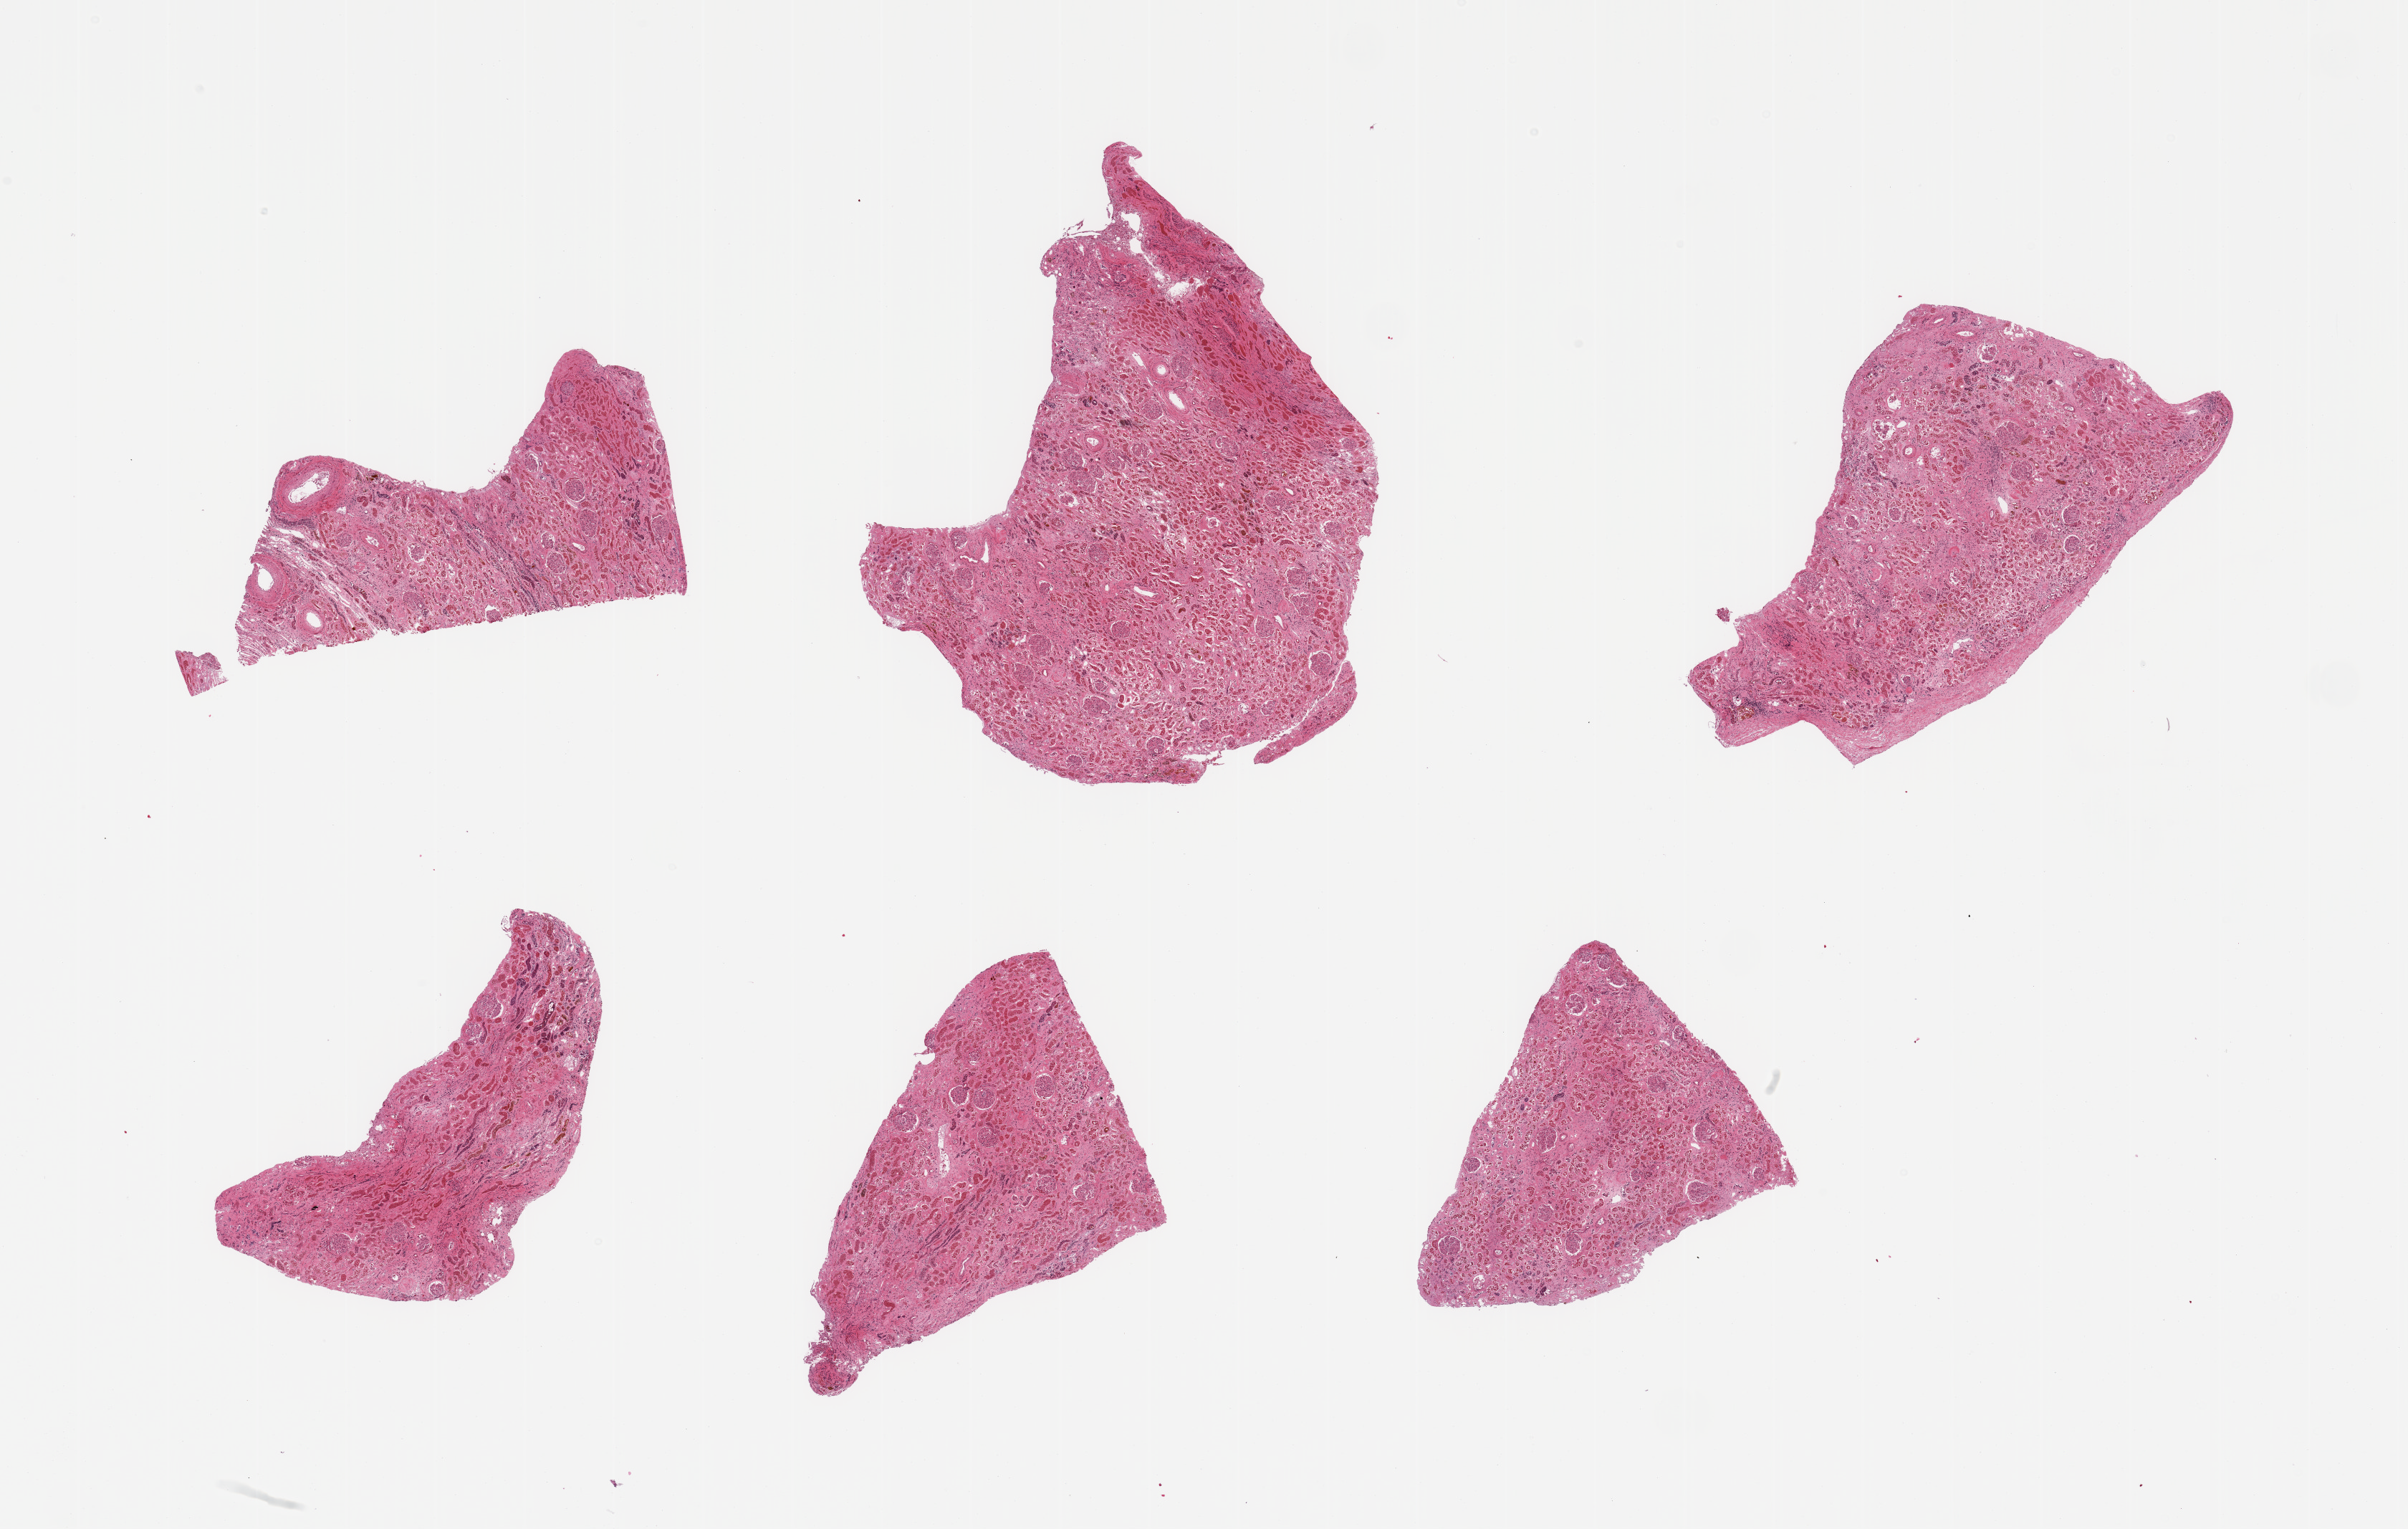
Haematoxylin and eosin whole-slide image, whole scanned area (about 26.6 x 16.9 mm) shown as a low-resolution overview; PAXgene-fixed, paraffin-embedded tissue; target tissue: renal cortex; tissue donor sample. Male donor.
Reviewer comment on this tissue sample: 6 pieces; glomeruli present; advanced autolysis.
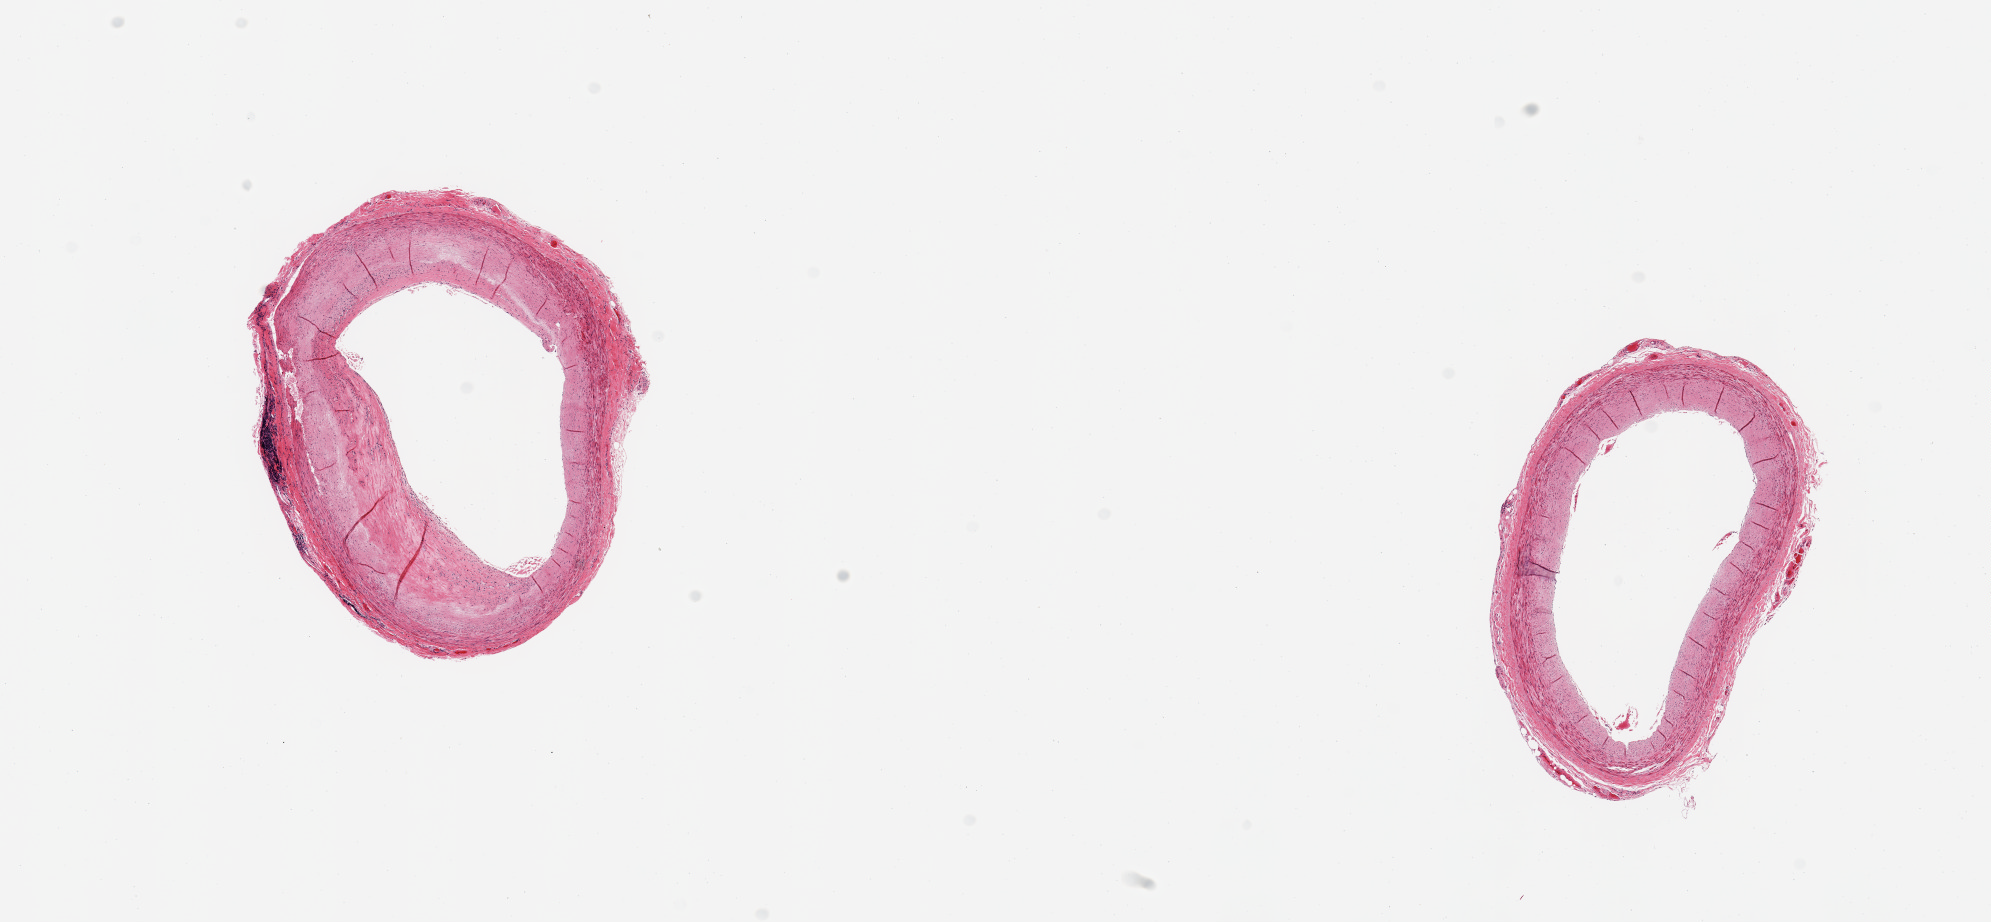
Digitized H&E-stained section, brightfield, low-resolution overview of the scanned area, about 15.8 x 7.3 mm; PAXgene-fixed paraffin-embedded (PFPE) section; section of coronary artery (target tissue); donor tissue sample. Donor sex: male.
* reviewer comment on this tissue sample: 2 pieces, ~20% occlusive atherosis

Problem to work on: Where the string "comment" occurs in the data, return the whole line.

Your response:
Reviewer comment on this tissue sample: 6 pieces; glomeruli present; advanced autolysis.
* reviewer comment on this tissue sample: 2 pieces, ~20% occlusive atherosis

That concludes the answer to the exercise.